Divorce is never an easy process, but it can be harder for people from certain backgrounds. Indiana is home to many people who either immigrated from China or are the descendants of Chinese immigrants.
Historically, divorce has carried a significant stigma in China, but that has changed in recent decades. While divorce rates were once minuscule in China, they have increased to a level similar to what is seen in Western cultures since the 70s.
However, while more people have chosen to get divorced in China in recent years and the culture has shifted to accept changing family circumstances, there are still two noteworthy differences that can impact those with Chinese heritage who decide to divorce.
Divorce stigma is still a concern for Chinese women
While the consequences aren’t nearly as devastating as they were a generation ago, Chinese women will find that their social and professional opportunities may diminish after their divorce. This is particularly true for those who try to live and work in communities that are predominantly Chinese.
Other members of the community may still judge women who divorce far more harshly than their husbands, even if the woman left because of infidelity or spousal abuse. That stigma affects everything from the ability to remarry to the kinds of jobs women can secure.
While laws in the United States prohibit discrimination based on marital status, it can be hard to prove exactly what motivated an employment decision. Thankfully, these attitudes are slowly changing as female empowerment increases domestically and abroad.
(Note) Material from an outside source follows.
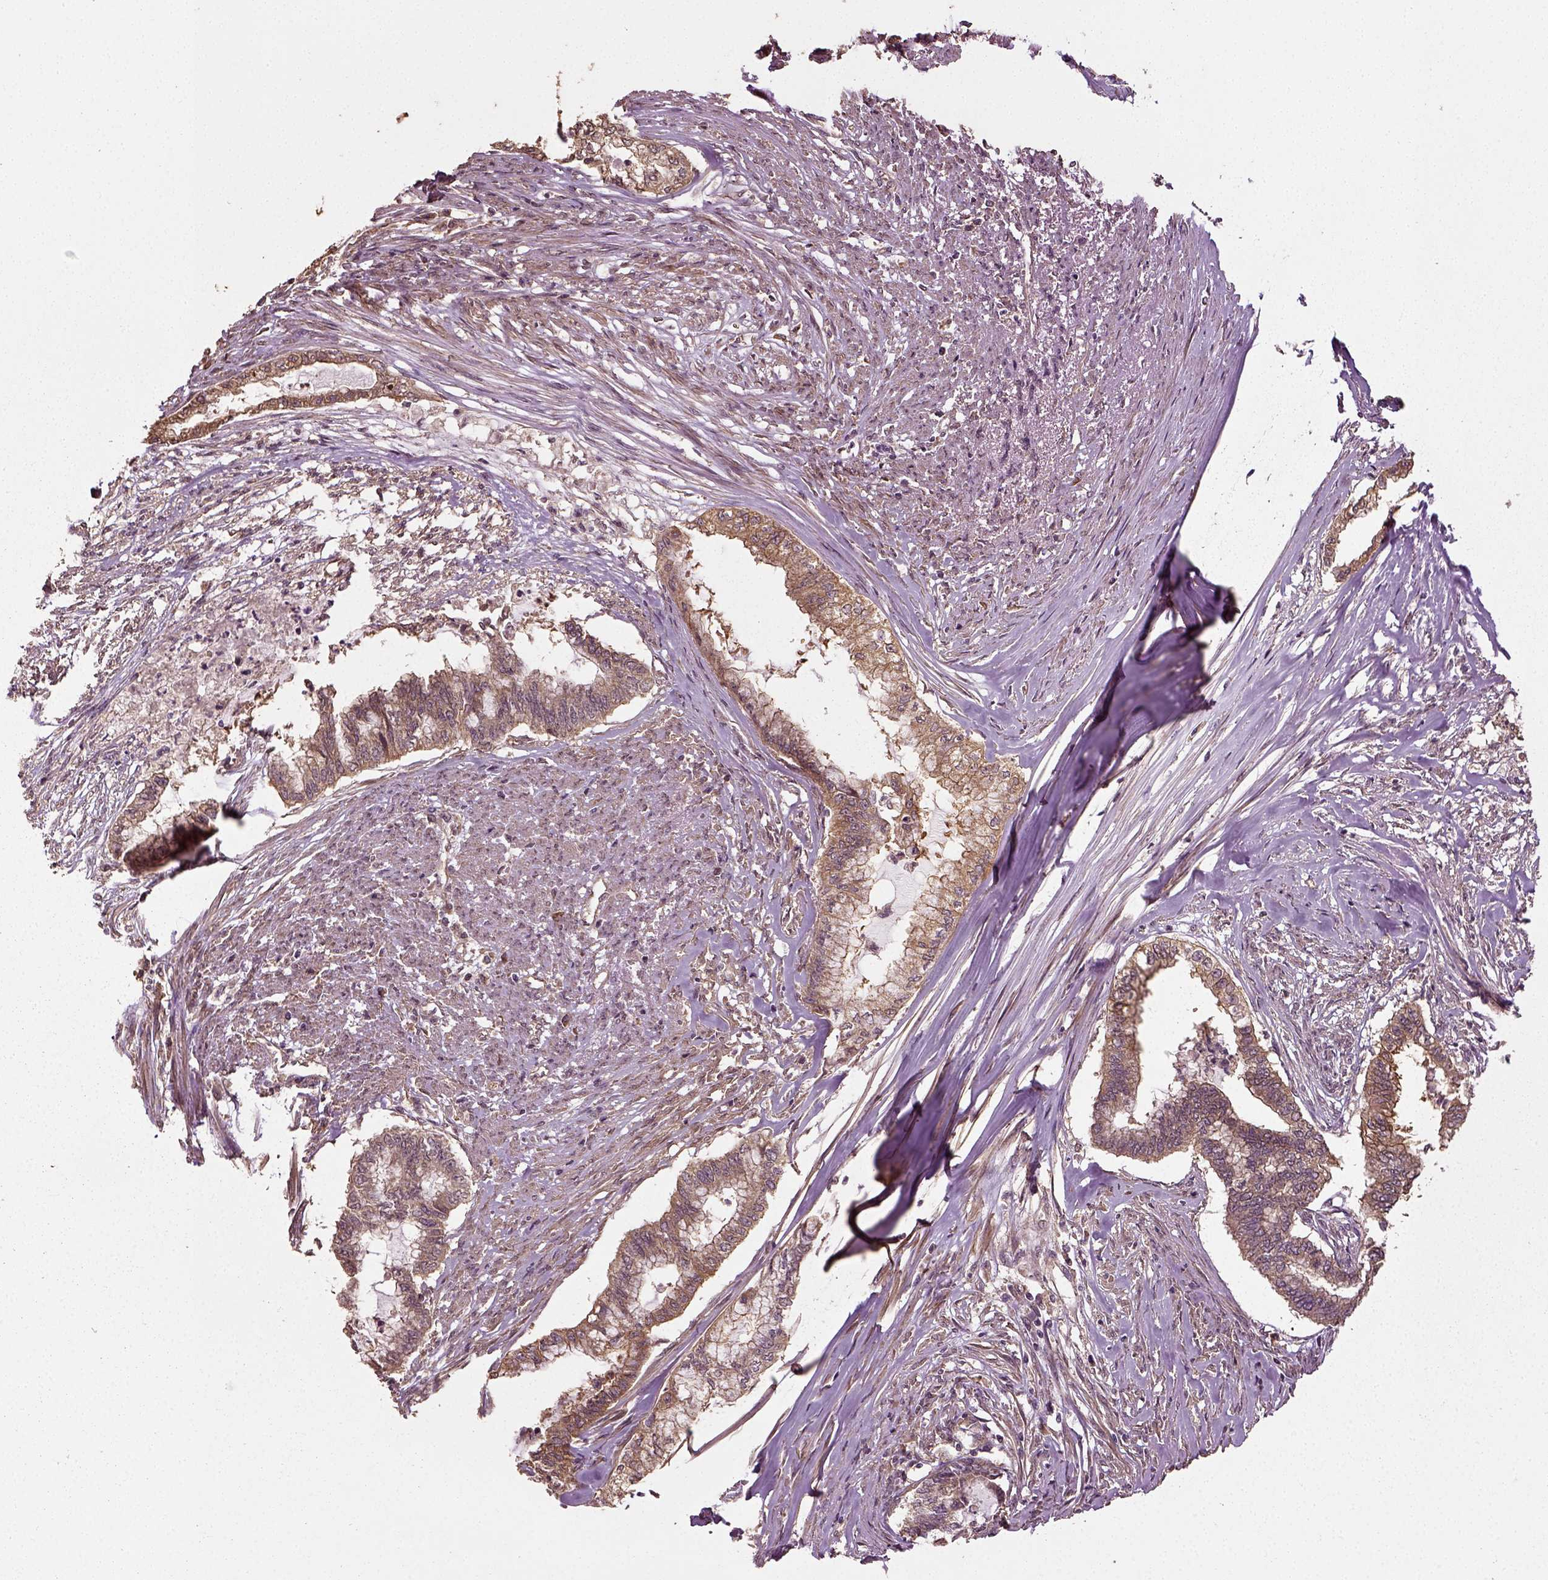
{"staining": {"intensity": "moderate", "quantity": "<25%", "location": "cytoplasmic/membranous"}, "tissue": "endometrial cancer", "cell_type": "Tumor cells", "image_type": "cancer", "snomed": [{"axis": "morphology", "description": "Adenocarcinoma, NOS"}, {"axis": "topography", "description": "Endometrium"}], "caption": "Moderate cytoplasmic/membranous expression is present in approximately <25% of tumor cells in adenocarcinoma (endometrial). (brown staining indicates protein expression, while blue staining denotes nuclei).", "gene": "ERV3-1", "patient": {"sex": "female", "age": 79}}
Chinese couples with children are less likely to divorce
In the United States, when a couple has children, their risk of divorce increases. This is particularly true if the child has special needs or serious health issues. In China, statistics show that the opposite is true: Couples there who have children are less likely to divorce. The focus on the children is a strong traditional value in Chinese families that can push those in unhappy marriages to choose to stay together for the children.
Thankfully, as an Indiana resident, you don’t have to worry as much about the trends in China, but understanding cultural attitudes within your community can help you more easily navigate an upcoming divorce.